Natatorium Design Saves Space and Money
The new 85,000-square-foot Oak Point recreation center in Plano proves the old adage that everything is bigger in Texas. However, thanks to new technology and natatorium design concepts, designers managed to make the pool equipment room for the complex's 50-meter indoor pool significantly smaller than a typical natatorium.
The new 85,000-square-foot Oak Point recreation center in Plano proves the old adage that everything is bigger in Texas. However, thanks to new technology and natatorium design concepts, designers managed to make the pool equipment room for the complex’s 50-meter indoor pool significantly smaller than a typical natatorium.
The heating, ventilating and air-conditioning system and other innovative proposals from the design team saved approximately $38,000 on the $13 million project. Much of the credit goes to the project’s design consortium: Brinkley Sargent Architects, Dallas; G and S Consulting Engineers LLC, Dallas; and H and G Systems, Garland, Texas.
The consortium specified a newly developed swimming pool dehumidifier, and by eliminating the need for conventional swimming pool water heaters, the chosen equipment saved several hundred square feet of space in the pool equipment room.
Dehumidifier/boiler combination
A natatorium of this size typically uses dehumidifiers to remove moisture from the air and sometimes to recover energy to heat the pool water. Large boilers are usually required as primary heaters, backup heaters or secondary-stage heaters during dump/fill periods.
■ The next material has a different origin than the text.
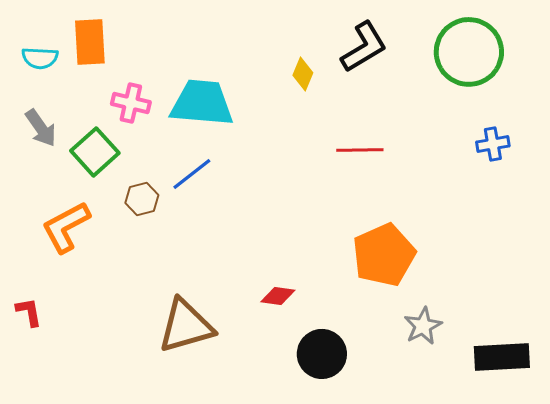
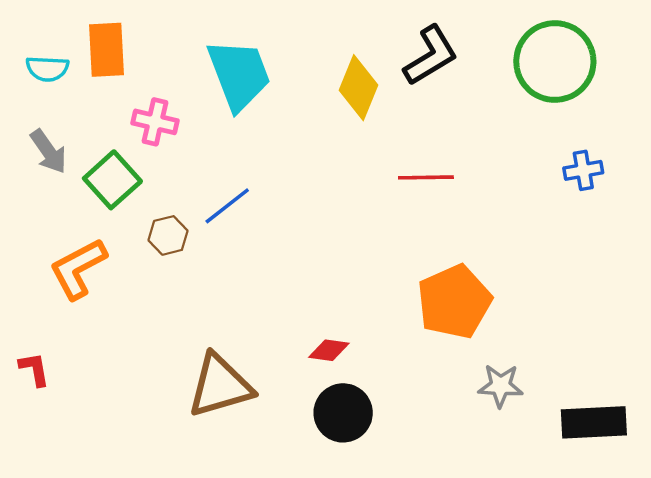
yellow diamond: (303, 74) -> (358, 88), size x1.6
cyan trapezoid: (202, 103) -> (239, 75), moved, turned 64
gray star: (423, 326) -> (500, 386), turned 30
black circle: (322, 354) -> (343, 413), moved

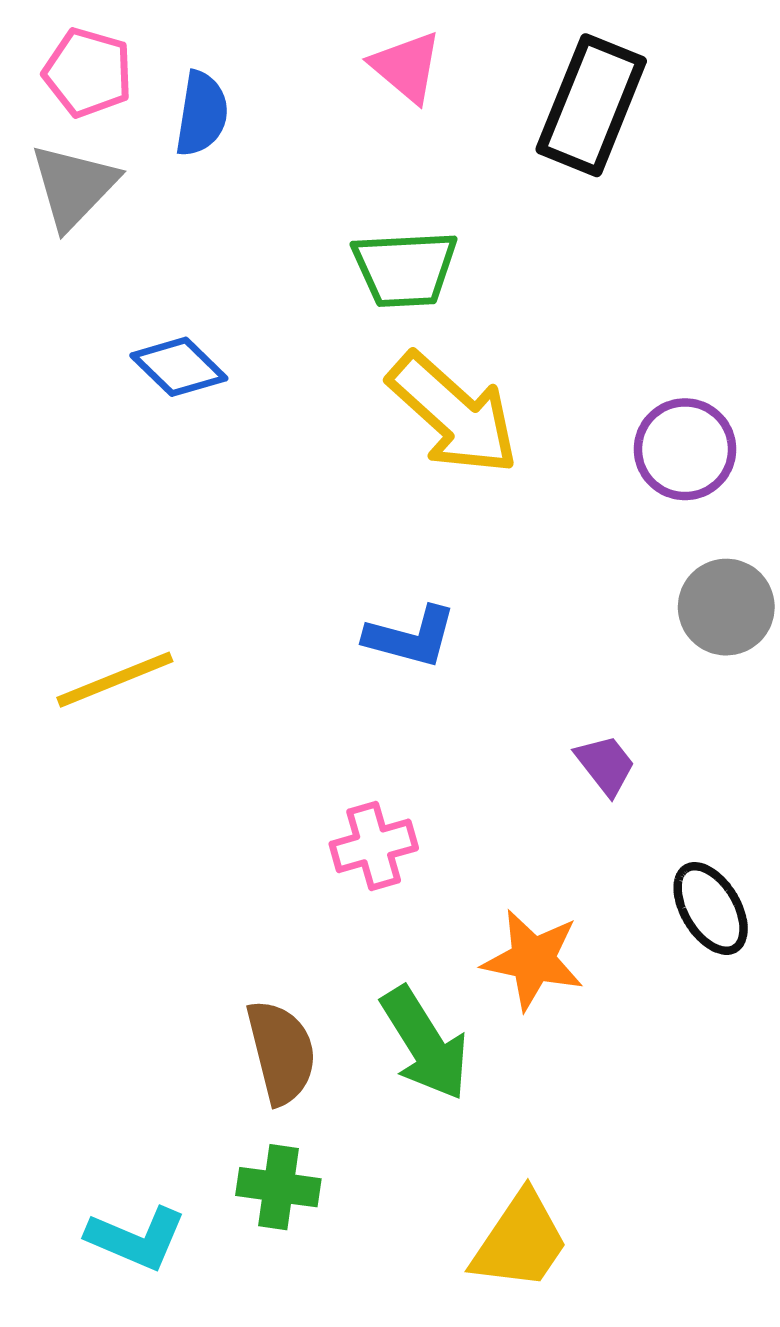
At Oak Point, however, two rooftop dehumidifiers are fitted with modular gas boilers totaling 1.5 million British thermal units. The dehumidifiers keep the space dry and recover enough energy to heat the main pool’s 624,000 gallons and the adjoining leisure pool’s 48,000 gallons of water to 82°F. An on-board glycol-to-water heat exchanger provides supplemental or backup heating, if needed, from a glycol loop connected to the boilers. The boiler/glycol-loop combination is also responsible for heating the 30,000-square-foot indoor pool area to 84°F via an additional on-board water-to-air heat exchanger.
Air distribution
Instead of a single return-air wall diffuser, the design team proposed a system in which return air is handled by 20 18-inch spiral aluminum ducts along the pool’s exterior wall that drop down to 12 inches above the pool deck. To further improve air distribution, each duct has a balancing damper.
“We think this is the better way to handle return air and eliminate the possibilities of air stratification,” says Paul Joyce, senior design manager for G and S Consulting Engineers.